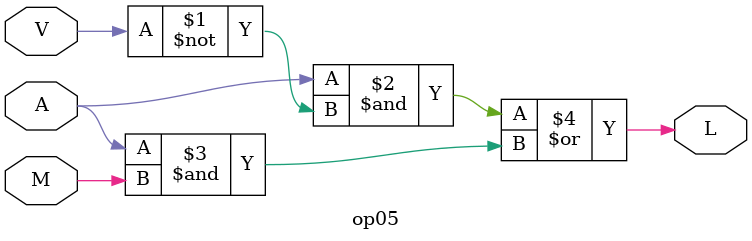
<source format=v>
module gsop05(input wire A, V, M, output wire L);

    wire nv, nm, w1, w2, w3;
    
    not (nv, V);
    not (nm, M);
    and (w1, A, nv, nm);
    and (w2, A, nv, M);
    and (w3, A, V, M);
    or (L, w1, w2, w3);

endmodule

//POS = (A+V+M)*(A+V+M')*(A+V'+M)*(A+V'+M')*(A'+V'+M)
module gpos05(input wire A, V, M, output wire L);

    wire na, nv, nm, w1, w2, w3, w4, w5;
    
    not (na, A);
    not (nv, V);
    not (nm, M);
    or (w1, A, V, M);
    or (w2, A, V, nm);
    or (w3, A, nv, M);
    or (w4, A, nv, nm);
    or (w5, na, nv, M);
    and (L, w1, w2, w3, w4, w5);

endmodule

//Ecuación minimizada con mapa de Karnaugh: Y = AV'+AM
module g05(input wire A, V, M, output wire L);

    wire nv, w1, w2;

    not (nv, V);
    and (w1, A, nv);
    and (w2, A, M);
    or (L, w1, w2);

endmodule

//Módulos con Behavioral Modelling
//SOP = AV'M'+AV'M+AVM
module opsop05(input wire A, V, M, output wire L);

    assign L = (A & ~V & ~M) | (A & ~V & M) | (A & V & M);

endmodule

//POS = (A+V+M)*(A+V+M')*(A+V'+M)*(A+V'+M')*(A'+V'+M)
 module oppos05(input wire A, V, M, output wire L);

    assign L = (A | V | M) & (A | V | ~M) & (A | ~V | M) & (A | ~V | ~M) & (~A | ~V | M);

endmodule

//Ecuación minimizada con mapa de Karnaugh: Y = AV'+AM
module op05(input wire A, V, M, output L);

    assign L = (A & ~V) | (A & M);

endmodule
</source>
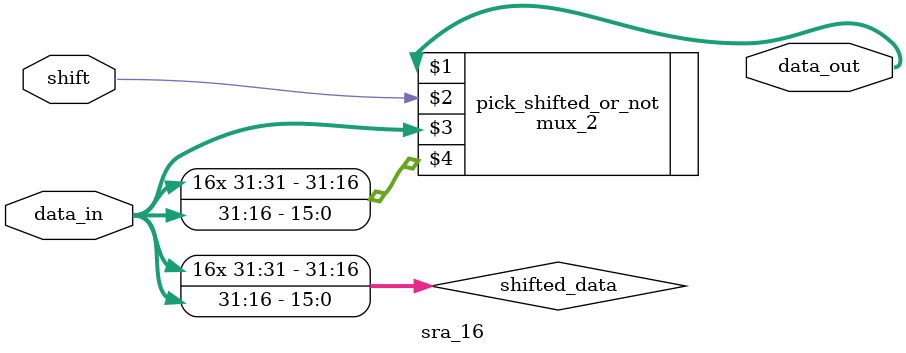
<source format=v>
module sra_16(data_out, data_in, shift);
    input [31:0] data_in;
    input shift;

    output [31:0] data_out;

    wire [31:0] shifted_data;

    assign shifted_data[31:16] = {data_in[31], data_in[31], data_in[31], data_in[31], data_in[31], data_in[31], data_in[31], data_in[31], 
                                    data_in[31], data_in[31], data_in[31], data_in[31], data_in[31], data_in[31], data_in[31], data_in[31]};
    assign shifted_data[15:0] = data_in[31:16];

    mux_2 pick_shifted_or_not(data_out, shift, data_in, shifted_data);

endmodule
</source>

+===+

• **INSTRUCTIONS TO FOLLOW**: In how many lines of the entries does "wire" appear? Reply with only the number.

• **RESPONSE BELOW**: 10